Le groupe EI tire profit des “trous noirs de l'information”

Certains médias qui citent des sources anonymes à Mossoul mentionnent des raids effectués la nuit par le groupe EI à la recherche de journalistes pour les forcer à travailler sous leur commandement ou pour profiter de leur expertise professionnelle. Beaucoup de journalistes se sentent surveillés et certains se font donc arrêtés en pleine nuit à leur domicile.

Les informations parvenant de certaines villes occupées et disputées par le groupe djihadiste, telles que Mossoul (province de Ninive), Tikrit et Samarra (province de Salaheddine), Falloujah et Ramadi (province d'Anbar), sont difficiles à vérifier. Des médias locaux ont déjà relayé brièvement des nouvelles d'assassinats de journalistes enlevés par le groupe sans pour autant que cette information soit confirmée et sans qu'on puisse identifier les sources. Ces “trous noirs de l'information” profitent au groupe EI, qui soigne beaucoup son image pour ses campagnes de recrutement, en amplifiant la terreur qu'il inspire. Cela lui permet de faire jouer ses propres moyens de communication et d'occuper ainsi le devant de la scène médiatique.

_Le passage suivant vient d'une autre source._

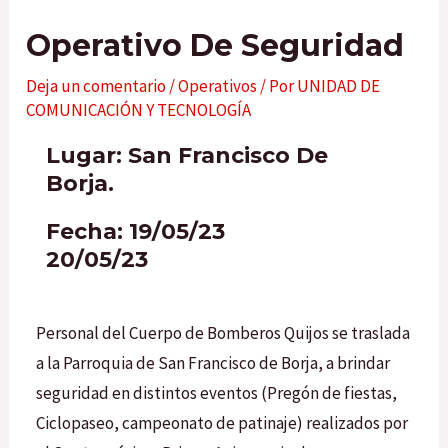
Operativo De Seguridad
Deja un comentario
/
Operativos
/ Por
UNIDAD DE
COMUNICACIÓN Y TECNOLOGÍA
Lugar: San Francisco De
Borja.
Fecha: 19/05/23
20/05/23
Personal del Cuerpo de Bomberos Quijos se traslada
a la Parroquia de San Francisco de Borja, a brindar
seguridad en distintos eventos (Pregón de fiestas,
Ciclopaseo, campeonato de patinaje) realizados por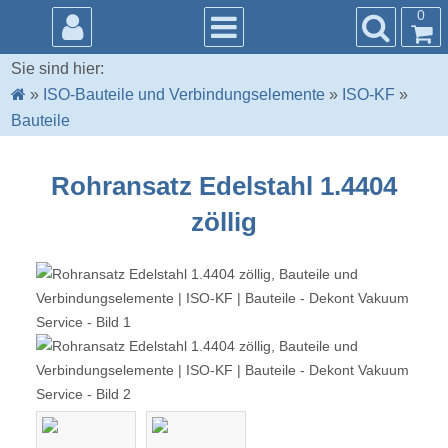
0
Sie sind hier:
»
ISO-Bauteile und Verbindungselemente
»
ISO-KF
»
Bauteile
Rohransatz Edelstahl 1.4404
zöllig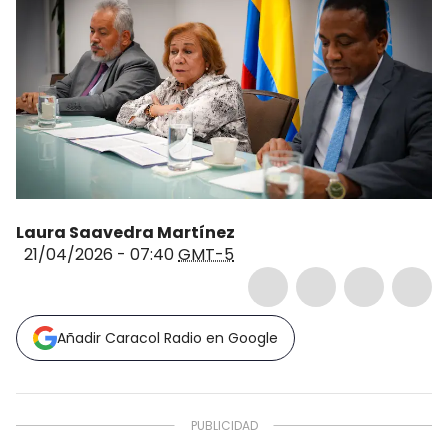
Laura Saavedra Martínez
21/04/2026 - 07:40
GMT-5
Añadir Caracol Radio en Google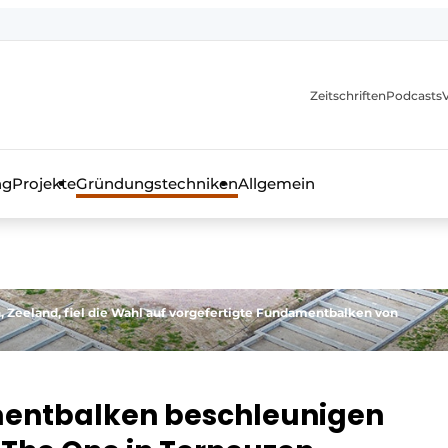
itionen
Zeitschriften
Podcasts
ng
Projekte
Gründungstechniken
Allgemein
as Fachmagazin für die Beton- und Stahlbauindustrie
 Zeeland, fiel die Wahl auf vorgefertigte Fundamentbalken von
mentbalken beschleunigen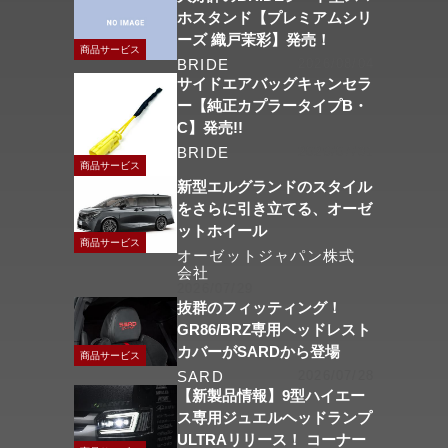
ホスタンド【プレミアムシリ
ーズ 織戸茉彩】発売！
商品サービス
BRIDE
2026/08/04
サイドエアバッグキャンセラ
ー【純正カプラータイプB・
C】発売!!
BRIDE
2026/07/31
商品サービス
新型エルグランドのスタイル
をさらに引き立てる、オーゼ
ットホイール
商品サービス
オーゼットジャパン株式
会社
2026/07/29
抜群のフィッティング！
GR86/BRZ専用ヘッドレスト
カバーがSARDから登場
商品サービス
SARD
2026/07/28
【新製品情報】9型ハイエー
ス専用ジュエルヘッドランプ
ULTRAリリース！ コーナー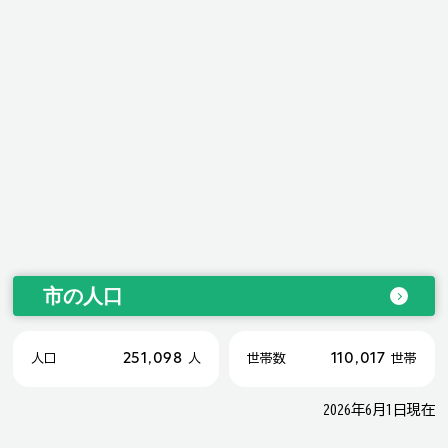
市の人口
251,098
110,017
人口
人
世帯数
世帯
2026年6月1日現在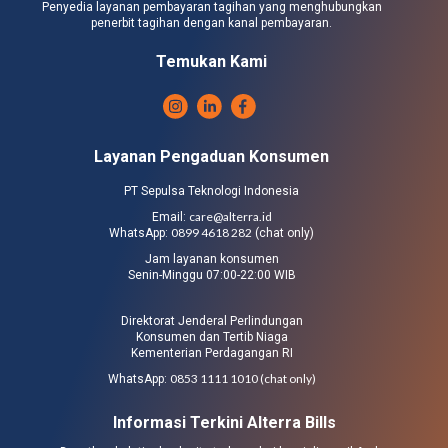
Penyedia layanan pembayaran tagihan yang menghubungkan
penerbit tagihan dengan kanal pembayaran.
Temukan Kami
Layanan Pengaduan Konsumen
PT Sepulsa Teknologi Indonesia
care@alterra.id
Email:
0899 4618 282
WhatsApp:
(chat only)
Jam layanan konsumen
Senin-Minggu 07:00-22:00 WIB
Direktorat Jenderal Perlindungan
Konsumen dan Tertib Niaga
Kementerian Perdagangan RI
0853 1111 1010 (chat only)
WhatsApp:
Informasi Terkini Alterra Bills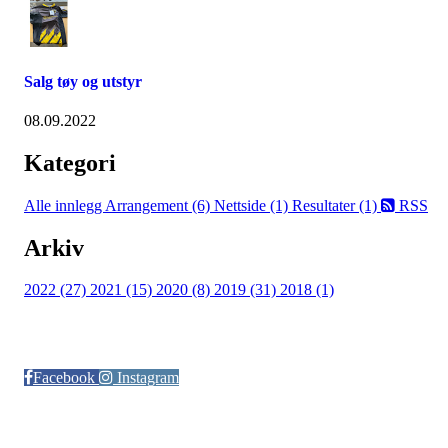
Salg tøy og utstyr
08.09.2022
Kategori
Alle innlegg
Arrangement (6)
Nettside (1)
Resultater (1)
RSS
Arkiv
2022 (27)
2021 (15)
2020 (8)
2019 (31)
2018 (1)
Følg oss på:
Facebook
Instagram
© Otra IL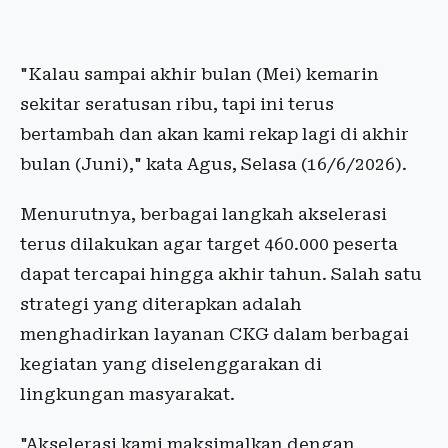
"Kalau sampai akhir bulan (Mei) kemarin
sekitar seratusan ribu, tapi ini terus
bertambah dan akan kami rekap lagi di akhir
bulan (Juni)," kata Agus, Selasa (16/6/2026).
Menurutnya, berbagai langkah akselerasi
terus dilakukan agar target 460.000 peserta
dapat tercapai hingga akhir tahun. Salah satu
strategi yang diterapkan adalah
menghadirkan layanan CKG dalam berbagai
kegiatan yang diselenggarakan di
lingkungan masyarakat.
"Akselerasi kami maksimalkan dengan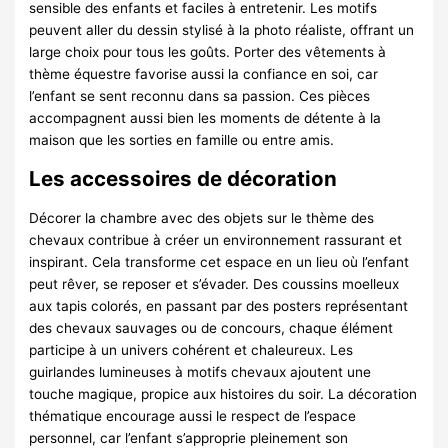
sensible des enfants et faciles à entretenir. Les motifs
peuvent aller du dessin stylisé à la photo réaliste, offrant un
large choix pour tous les goûts. Porter des vêtements à
thème équestre favorise aussi la confiance en soi, car
l’enfant se sent reconnu dans sa passion. Ces pièces
accompagnent aussi bien les moments de détente à la
maison que les sorties en famille ou entre amis.
Les accessoires de décoration
Décorer la chambre avec des objets sur le thème des
chevaux contribue à créer un environnement rassurant et
inspirant. Cela transforme cet espace en un lieu où l’enfant
peut rêver, se reposer et s’évader. Des coussins moelleux
aux tapis colorés, en passant par des posters représentant
des chevaux sauvages ou de concours, chaque élément
participe à un univers cohérent et chaleureux. Les
guirlandes lumineuses à motifs chevaux ajoutent une
touche magique, propice aux histoires du soir. La décoration
thématique encourage aussi le respect de l’espace
personnel, car l’enfant s’approprie pleinement son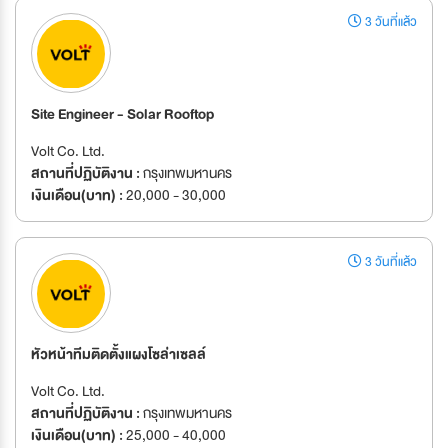
3 วันที่แล้ว
Site Engineer - Solar Rooftop
Volt Co. Ltd.
สถานที่ปฏิบัติงาน :
กรุงเทพมหานคร
เงินเดือน(บาท) :
20,000 - 30,000
3 วันที่แล้ว
หัวหน้าทีมติดตั้งแผงโซล่าเซลล์
Volt Co. Ltd.
สถานที่ปฏิบัติงาน :
กรุงเทพมหานคร
เงินเดือน(บาท) :
25,000 - 40,000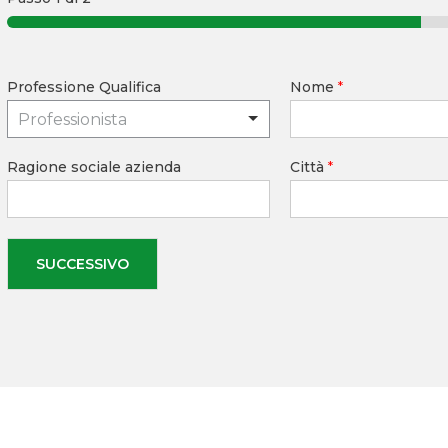
Professione Qualifica
Nome
*
Professionista
Ragione sociale azienda
Città
*
SUCCESSIVO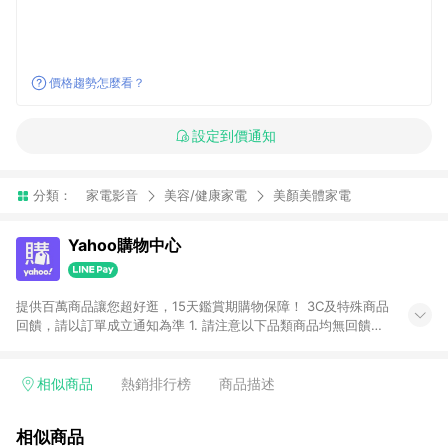
價格趨勢怎麼看？
設定到價通知
分類：
家電影音
美容/健康家電
美顏美體家電
Yahoo購物中心
提供百萬商品讓您超好逛，15天鑑賞期購物保障！ 3C及特殊商品
回饋，請以訂單成立通知為準 1. 請注意以下品類商品均無回饋：
-Apple相關商品/手機/票券/儲值金/虛擬點數 -黃金 (金幣 / 金條
/ 金元寶 /立體黃金 / 黃金擺飾 /黃金條塊) [2023/2/10起適用] -
電玩/遊戲/相機/單眼/鏡頭/拍立得 [2024/6/1起適用] -內接硬
相似商品
熱銷排行榜
商品描述
碟、外接硬碟、主機板/顯示卡[2026/5/18起適用] 2. 以下訂單將
不符合導購資格，亦不得使用點數紅包： - 點擊Yahoo奇摩APP
相似商品
的購回饋活動享Yahoo超贈點回饋者 - 購物中心商店之商品：商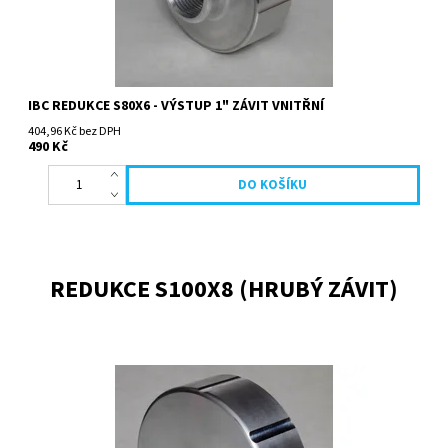
IBC REDUKCE S80X6 - VÝSTUP 1" ZÁVIT VNITŘNÍ
404,96 Kč bez DPH
490 Kč
REDUKCE S100X8 (HRUBÝ ZÁVIT)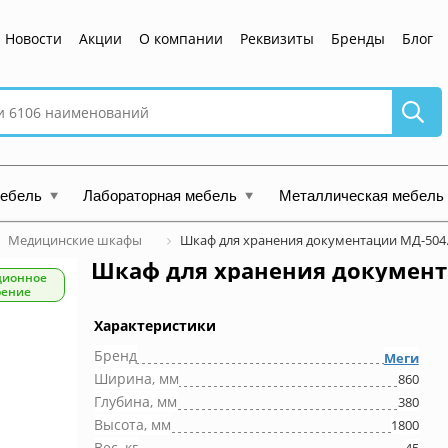
Новости
Акции
О компании
Реквизиты
Бренды
Блог
мебель
Лабораторная мебель
Металлическая мебель
Медицинские шкафы
Шкаф для хранения документации МД-504
Шкаф для хранения документ
ционное
рение
Характеристики
Бренд
Меги
Ширина, мм
860
Глубина, мм
380
Высота, мм
1800
Вес, кг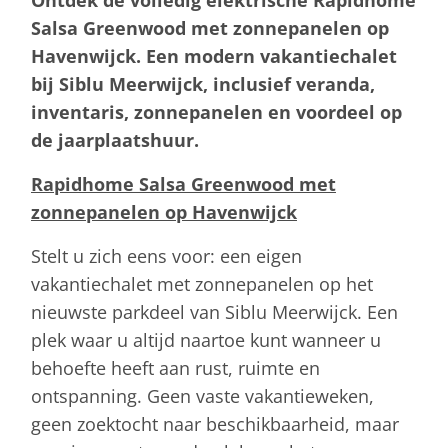
Salsa Greenwood met zonnepanelen op
Havenwijck. Een modern vakantiechalet
bij Siblu Meerwijck, inclusief veranda,
inventaris, zonnepanelen en voordeel op
de jaarplaatshuur.
Rapidhome Salsa Greenwood met
zonnepanelen op Havenwijck
Stelt u zich eens voor: een eigen
vakantiechalet met zonnepanelen op het
nieuwste parkdeel van Siblu Meerwijck. Een
plek waar u altijd naartoe kunt wanneer u
behoefte heeft aan rust, ruimte en
ontspanning. Geen vaste vakantieweken,
geen zoektocht naar beschikbaarheid, maar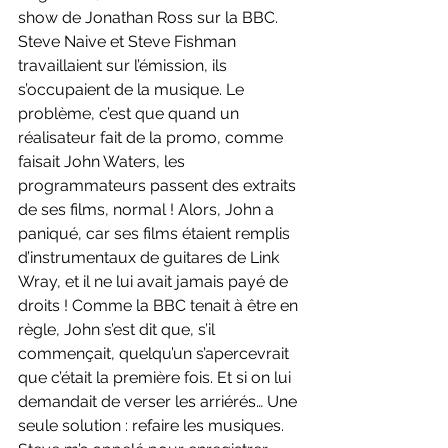
show de Jonathan Ross sur la BBC. 
Steve Naive et Steve Fishman 
travaillaient sur l’émission, ils 
s’occupaient de la musique. Le 
problème, c’est que quand un 
réalisateur fait de la promo, comme 
faisait John Waters, les 
programmateurs passent des extraits 
de ses films, normal ! Alors, John a 
paniqué, car ses films étaient remplis 
d’instrumentaux de guitares de Link 
Wray, et il ne lui avait jamais payé de 
droits ! Comme la BBC tenait à être en 
règle, John s’est dit que, s’il 
commençait, quelqu’un s’apercevrait 
que c’était la première fois. Et si on lui 
demandait de verser les arriérés… Une 
seule solution : refaire les musiques. 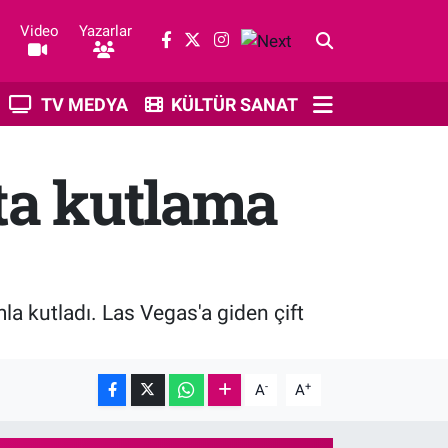
Video
Yazarlar
TV MEDYA
KÜLTÜR SANAT
'ta kutlama
a kutladı. Las Vegas'a giden çift
-
+
A
A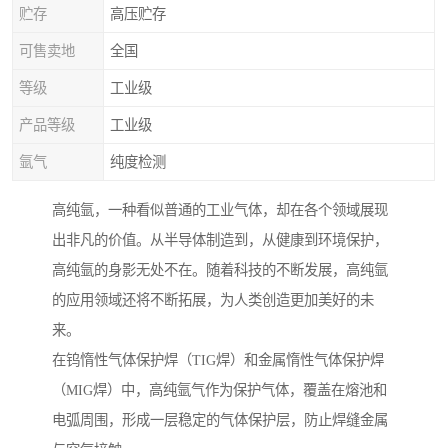
贮存
高压贮存
可售卖地
全国
等级
工业级
产品等级
工业级
氩气
纯度检测
高纯氩，一种看似普通的工业气体，却在各个领域展现
出非凡的价值。从半导体制造到，从健康到环境保护，
高纯氩的身影无处不在。随着科技的不断发展，高纯氩
的应用领域还将不断拓展，为人类创造更加美好的未
来。
在钨惰性气体保护焊（TIG焊）和金属惰性气体保护焊
（MIG焊）中，高纯氩气作为保护气体，覆盖在熔池和
电弧周围，形成一层稳定的气体保护层，防止焊缝金属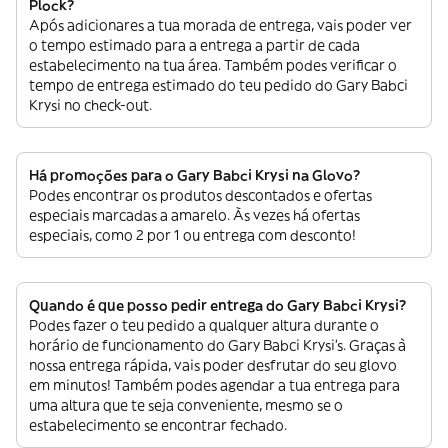
Plock?
Após adicionares a tua morada de entrega, vais poder ver
o tempo estimado para a entrega a partir de cada
estabelecimento na tua área. Também podes verificar o
tempo de entrega estimado do teu pedido do Gary Babci
Krysi no check-out.
Há promoções para o Gary Babci Krysi na Glovo?
Podes encontrar os produtos descontados e ofertas
especiais marcadas a amarelo. Às vezes há ofertas
especiais, como 2 por 1 ou entrega com desconto!
Quando é que posso pedir entrega do Gary Babci Krysi?
Podes fazer o teu pedido a qualquer altura durante o
horário de funcionamento do Gary Babci Krysi’s. Graças à
nossa entrega rápida, vais poder desfrutar do seu glovo
em minutos! Também podes agendar a tua entrega para
uma altura que te seja conveniente, mesmo se o
estabelecimento se encontrar fechado.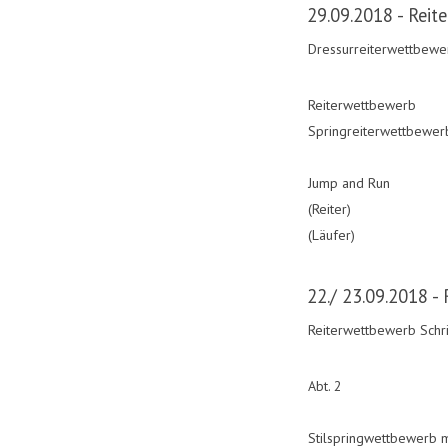
29.09.2018 - Reite
Dressurreiterwettbew
Reiterwettbewerb
Springreiterwettbewer
Jump and Run
(Reiter)
(Läufer)
22./ 23.09.2018 - 
Reiterwettbewerb Schr
Abt. 2
Stilspringwettbewerb m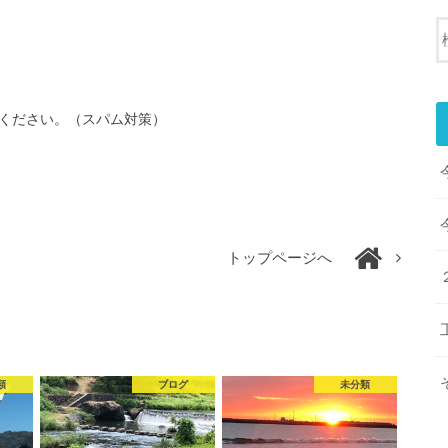
ください。（スパム対策）
トップページへ
類
ブログ
未分類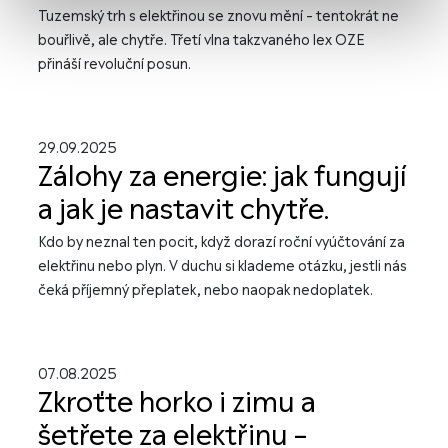
Tuzemský trh s elektřinou se znovu mění – tentokrát ne
bouřlivě, ale chytře. Třetí vlna takzvaného lex OZE
přináší revoluční posun.
29.09.2025
Zálohy za energie: jak fungují
a jak je nastavit chytře.
Kdo by neznal ten pocit, když dorazí roční vyúčtování za
elektřinu nebo plyn. V duchu si klademe otázku, jestli nás
čeká příjemný přeplatek, nebo naopak nedoplatek.
07.08.2025
Zkroťte horko i zimu a
šetřete za elektřinu –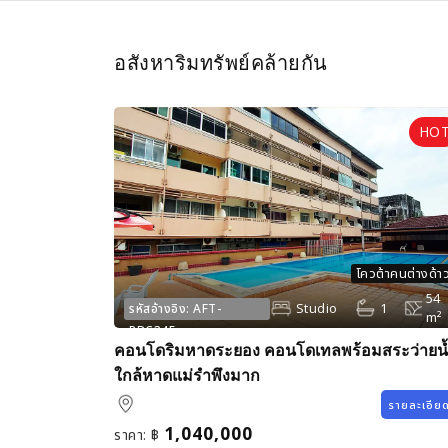
อสังหาริมทรัพย์คล้ายกัน
โควต้าคนต่างด้า
54
Studio
1
รหัสอ้างอิง:
AFT-
m²
RBC345
คอนโดริมหาดระยอง คอนโดเทลพร้อมสระว่ายน
ใกล้หาดแม่รำพึงมาก
รายละเอีย
1,040,000
ราคา:
฿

En Syrie, une longue liste de crimes dans les territoires contrôlés par l'EI


Alors que les combats se poursuivent à Kobane, les djihadistes occupent toujours quasi-totalement certaines zones du nord et de l'est du pays comme la ville de Raqqa et la province de Deir Ezzor. Un certain nombre de journalistes sont toujours otages ou portés disparus par des groupes armés, dont le groupe EI. Le dernier en date a été enlevé le 14 novembre à son domicile à Deir Ezzor, province pétrolière de l'est du pays. Selon nos sources, le journaliste a été visé en raison notamment de ses contacts avec des chaînes présentes sur la liste noire du groupe EI, telles que Orient TV. La commission d'enquête sur les crimes en Syrie mise en place par les Nations unies a publié le 14 novembre dernier un rapport détaillé sur le groupe EI sur la base de quelque 300 témoignages de victimes et témoins. Ainsi selon l'ONU, des anciens prisonniers ont expliqué que les journalistes et fixeurs qui ont travaillé avec la presse étrangère font partie de ceux qui reçoivent les pires traitements dans les centres de détention.

A ce jour, Reporters sans frontières a recensé deux cas de journalistes étrangers, huit journalistes syriens et un irakien tués par le groupe EI. Un journaliste étranger est actuellement toujours otage, une vingtaine de journalistes irakiens ont été enlevés par le groupe en Irak et près de 20 journalistes syriens sont portés disparus ou ont été enlevés par des groupes armés, dont l'EI, en Syrie, depuis le début du conflit.